ELLIOT, MISS JEAN (1727-1805). —Poetess, dau. of Sir Gilbert Elliot of Minto, has a small niche in literature as the authoress of the beautiful ballad, The Flowers of the Forest, beginning, "I've heard the lilting at our yowe-milking." Another ballad with the same title beginning, "I've seen the smiling of fortune beguiling" was written by Alicia Rutherford, afterwards Mrs. Cockburn.

ELLIOT, EBENEZER (1781-1849). —Poet, b. at Masborough, Yorkshire, in his youth worked in an iron-foundry, and in 1821 took up the same business on his own account with success. He is best known by his poems on behalf of the poor and oppressed, and especially for his denunciations of the Corn Laws, which gained for him the title of the Corn Law Rhymer. Though now little read, he had considerable poetic gift. His principal poems are Corn Law Rhymes (1831), The Ranter, and The Village Patriarch (1829).

ELLIS, GEORGE (1753-1815). —Miscellaneous writer, s. of a West Indian planter, gained some fame by Poetical Tales by Sir Gregory Gander (1778). He also had a hand in the Rolliad, a series of Whig satires which appeared about 1785. Changing sides he afterwards contributed to the Anti-Jacobin. He accompanied Sir J. Harris on his mission to the Netherlands, and there coll. materials for his History of the Dutch Revolution (1789). He ed. Specimens of the Early English Poets (1790), and Specimens of the Early English Romances, both works of scholarship. He was a friend of Scott, who dedicated the fifth canto of Marmion to him.

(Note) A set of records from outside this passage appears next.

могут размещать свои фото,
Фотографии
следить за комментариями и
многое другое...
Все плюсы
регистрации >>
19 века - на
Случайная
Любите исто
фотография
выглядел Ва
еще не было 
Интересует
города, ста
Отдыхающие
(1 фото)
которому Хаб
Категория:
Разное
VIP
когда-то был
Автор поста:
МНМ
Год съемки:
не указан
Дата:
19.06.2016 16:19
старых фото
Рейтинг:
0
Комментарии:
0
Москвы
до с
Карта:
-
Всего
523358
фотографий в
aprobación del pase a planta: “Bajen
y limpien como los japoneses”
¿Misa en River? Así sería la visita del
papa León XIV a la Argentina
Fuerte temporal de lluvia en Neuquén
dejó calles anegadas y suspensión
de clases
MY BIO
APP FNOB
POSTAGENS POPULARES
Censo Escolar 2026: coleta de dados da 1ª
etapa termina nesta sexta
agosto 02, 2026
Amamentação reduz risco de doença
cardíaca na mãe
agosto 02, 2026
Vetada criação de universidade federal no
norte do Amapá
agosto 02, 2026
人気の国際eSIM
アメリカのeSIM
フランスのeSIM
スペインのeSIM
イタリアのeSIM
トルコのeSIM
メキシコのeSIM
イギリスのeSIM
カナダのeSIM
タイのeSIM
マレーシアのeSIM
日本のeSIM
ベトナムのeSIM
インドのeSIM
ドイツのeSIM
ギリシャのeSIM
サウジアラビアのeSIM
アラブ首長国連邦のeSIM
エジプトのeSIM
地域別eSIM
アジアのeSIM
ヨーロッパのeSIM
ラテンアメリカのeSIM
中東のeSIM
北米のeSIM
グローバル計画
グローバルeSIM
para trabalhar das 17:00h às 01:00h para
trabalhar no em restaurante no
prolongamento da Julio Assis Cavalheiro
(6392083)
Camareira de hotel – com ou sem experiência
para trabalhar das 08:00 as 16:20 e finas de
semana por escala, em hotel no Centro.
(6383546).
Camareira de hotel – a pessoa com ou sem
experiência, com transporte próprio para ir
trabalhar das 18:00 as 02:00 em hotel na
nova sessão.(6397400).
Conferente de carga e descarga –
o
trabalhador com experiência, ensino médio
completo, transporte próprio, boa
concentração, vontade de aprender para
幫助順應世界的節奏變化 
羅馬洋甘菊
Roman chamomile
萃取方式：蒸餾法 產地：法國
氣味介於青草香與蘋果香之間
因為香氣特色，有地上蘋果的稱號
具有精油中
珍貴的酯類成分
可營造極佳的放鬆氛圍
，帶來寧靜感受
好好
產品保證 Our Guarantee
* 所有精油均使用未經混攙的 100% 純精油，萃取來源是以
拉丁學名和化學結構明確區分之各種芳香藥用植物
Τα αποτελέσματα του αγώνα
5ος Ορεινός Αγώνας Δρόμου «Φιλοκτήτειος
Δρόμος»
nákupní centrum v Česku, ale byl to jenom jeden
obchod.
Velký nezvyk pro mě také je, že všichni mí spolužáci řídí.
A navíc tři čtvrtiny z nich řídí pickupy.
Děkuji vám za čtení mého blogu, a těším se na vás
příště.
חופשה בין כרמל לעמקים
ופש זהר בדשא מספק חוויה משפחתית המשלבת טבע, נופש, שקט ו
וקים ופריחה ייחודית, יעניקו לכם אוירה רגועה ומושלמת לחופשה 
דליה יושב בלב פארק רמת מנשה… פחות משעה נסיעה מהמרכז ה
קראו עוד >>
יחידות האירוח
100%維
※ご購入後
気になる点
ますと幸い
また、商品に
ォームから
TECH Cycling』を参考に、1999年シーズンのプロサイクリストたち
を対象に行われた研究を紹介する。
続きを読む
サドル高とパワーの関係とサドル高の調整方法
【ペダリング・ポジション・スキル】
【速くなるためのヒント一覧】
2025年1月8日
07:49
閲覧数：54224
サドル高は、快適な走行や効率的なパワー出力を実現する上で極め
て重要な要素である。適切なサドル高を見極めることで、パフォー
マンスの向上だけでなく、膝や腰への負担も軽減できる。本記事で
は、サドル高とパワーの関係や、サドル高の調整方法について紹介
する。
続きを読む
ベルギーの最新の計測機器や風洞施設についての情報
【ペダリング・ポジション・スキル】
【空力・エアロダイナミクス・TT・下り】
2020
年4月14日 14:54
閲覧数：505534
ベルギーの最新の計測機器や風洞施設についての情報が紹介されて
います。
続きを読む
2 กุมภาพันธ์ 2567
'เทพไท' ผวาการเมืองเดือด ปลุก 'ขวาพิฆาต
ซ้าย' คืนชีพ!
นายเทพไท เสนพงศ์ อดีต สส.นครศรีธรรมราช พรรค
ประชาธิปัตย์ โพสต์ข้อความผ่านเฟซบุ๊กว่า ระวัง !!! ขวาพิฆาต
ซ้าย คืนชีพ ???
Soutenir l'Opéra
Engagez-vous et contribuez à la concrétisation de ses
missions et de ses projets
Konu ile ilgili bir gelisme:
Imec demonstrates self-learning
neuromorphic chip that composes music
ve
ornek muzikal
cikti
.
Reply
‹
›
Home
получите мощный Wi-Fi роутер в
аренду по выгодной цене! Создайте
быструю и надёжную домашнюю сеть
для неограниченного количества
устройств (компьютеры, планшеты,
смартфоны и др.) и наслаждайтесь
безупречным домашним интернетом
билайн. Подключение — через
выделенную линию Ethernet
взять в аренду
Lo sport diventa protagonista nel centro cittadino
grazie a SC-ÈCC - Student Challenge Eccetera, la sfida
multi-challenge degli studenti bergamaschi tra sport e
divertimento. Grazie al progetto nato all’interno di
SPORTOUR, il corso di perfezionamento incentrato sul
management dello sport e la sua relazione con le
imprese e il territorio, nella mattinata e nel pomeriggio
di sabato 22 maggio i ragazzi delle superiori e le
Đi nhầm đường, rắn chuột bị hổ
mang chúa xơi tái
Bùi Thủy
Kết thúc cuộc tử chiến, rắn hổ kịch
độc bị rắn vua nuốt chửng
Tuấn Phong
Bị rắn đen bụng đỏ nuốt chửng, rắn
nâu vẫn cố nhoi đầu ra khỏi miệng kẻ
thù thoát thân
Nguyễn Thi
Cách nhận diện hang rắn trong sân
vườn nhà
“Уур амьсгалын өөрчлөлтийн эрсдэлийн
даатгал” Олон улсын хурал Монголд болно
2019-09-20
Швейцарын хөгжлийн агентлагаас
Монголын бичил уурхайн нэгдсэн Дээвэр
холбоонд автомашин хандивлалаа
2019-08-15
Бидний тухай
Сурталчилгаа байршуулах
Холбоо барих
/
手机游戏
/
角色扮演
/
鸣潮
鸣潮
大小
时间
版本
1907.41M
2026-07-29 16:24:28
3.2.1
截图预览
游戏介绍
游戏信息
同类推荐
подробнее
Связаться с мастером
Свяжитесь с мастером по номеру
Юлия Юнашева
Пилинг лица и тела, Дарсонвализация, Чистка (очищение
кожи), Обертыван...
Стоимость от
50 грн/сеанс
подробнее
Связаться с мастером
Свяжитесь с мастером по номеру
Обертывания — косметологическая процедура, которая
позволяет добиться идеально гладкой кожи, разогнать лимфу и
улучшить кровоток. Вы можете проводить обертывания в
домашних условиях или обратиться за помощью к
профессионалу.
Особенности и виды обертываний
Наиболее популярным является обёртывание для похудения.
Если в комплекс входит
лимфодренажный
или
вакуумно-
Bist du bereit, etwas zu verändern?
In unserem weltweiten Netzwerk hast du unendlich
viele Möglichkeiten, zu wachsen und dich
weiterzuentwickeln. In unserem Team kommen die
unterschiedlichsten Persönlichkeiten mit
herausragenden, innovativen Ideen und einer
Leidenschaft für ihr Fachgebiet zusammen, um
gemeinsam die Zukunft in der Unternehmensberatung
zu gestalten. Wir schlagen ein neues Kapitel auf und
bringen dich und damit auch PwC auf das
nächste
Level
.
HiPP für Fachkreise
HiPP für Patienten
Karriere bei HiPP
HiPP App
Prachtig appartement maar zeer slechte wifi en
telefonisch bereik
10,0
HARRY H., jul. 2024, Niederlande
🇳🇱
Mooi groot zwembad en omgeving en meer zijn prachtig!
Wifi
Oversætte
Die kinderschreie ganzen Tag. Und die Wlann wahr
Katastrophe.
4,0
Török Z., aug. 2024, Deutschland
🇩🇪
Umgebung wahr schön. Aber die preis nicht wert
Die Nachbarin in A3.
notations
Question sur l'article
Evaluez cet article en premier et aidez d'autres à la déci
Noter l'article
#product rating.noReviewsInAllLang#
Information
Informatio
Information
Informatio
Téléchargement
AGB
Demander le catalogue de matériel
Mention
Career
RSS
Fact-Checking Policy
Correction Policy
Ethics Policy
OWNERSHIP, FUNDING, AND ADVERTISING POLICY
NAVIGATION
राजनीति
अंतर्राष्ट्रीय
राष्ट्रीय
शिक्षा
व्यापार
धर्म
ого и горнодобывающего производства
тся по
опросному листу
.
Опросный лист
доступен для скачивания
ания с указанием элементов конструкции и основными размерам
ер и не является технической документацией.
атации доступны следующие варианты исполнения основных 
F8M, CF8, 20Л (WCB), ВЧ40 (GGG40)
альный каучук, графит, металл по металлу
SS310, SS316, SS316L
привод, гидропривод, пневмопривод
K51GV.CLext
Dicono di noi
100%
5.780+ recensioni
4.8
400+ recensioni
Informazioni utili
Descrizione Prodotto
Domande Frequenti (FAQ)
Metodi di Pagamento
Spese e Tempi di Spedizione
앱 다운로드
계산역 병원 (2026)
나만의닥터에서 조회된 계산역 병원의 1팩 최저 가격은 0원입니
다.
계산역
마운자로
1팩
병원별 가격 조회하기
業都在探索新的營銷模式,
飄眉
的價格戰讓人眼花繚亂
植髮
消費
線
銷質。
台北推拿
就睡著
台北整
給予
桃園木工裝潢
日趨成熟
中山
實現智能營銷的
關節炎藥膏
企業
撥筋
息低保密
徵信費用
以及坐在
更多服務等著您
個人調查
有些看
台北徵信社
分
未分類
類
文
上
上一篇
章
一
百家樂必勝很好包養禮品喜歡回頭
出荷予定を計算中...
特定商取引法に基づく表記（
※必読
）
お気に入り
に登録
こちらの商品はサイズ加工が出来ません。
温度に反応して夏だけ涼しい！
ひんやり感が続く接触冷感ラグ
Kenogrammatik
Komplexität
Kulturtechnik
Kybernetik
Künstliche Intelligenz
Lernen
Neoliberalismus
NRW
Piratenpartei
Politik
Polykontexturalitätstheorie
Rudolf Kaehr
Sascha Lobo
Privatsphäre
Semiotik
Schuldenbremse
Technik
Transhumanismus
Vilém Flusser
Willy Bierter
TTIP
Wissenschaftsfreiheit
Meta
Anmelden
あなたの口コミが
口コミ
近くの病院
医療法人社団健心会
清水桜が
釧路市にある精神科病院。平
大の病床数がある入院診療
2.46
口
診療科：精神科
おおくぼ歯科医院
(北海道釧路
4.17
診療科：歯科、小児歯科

ELLWOOD, THOMAS (1639-1713). —A young Quaker who was introduced to Milton in 1662, and devoted much of his time to reading to him. It is to a question asked by him that we owe the writing of Paradise Regained. He was a simple, good man, ready to suffer for his religious opinions, and has left an autobiography of singular interest alike for the details of Milton's later life, which it gives, and for the light it casts on the times of the writer. He also wrote Davideis (1712), a sacred poem, and some controversial works.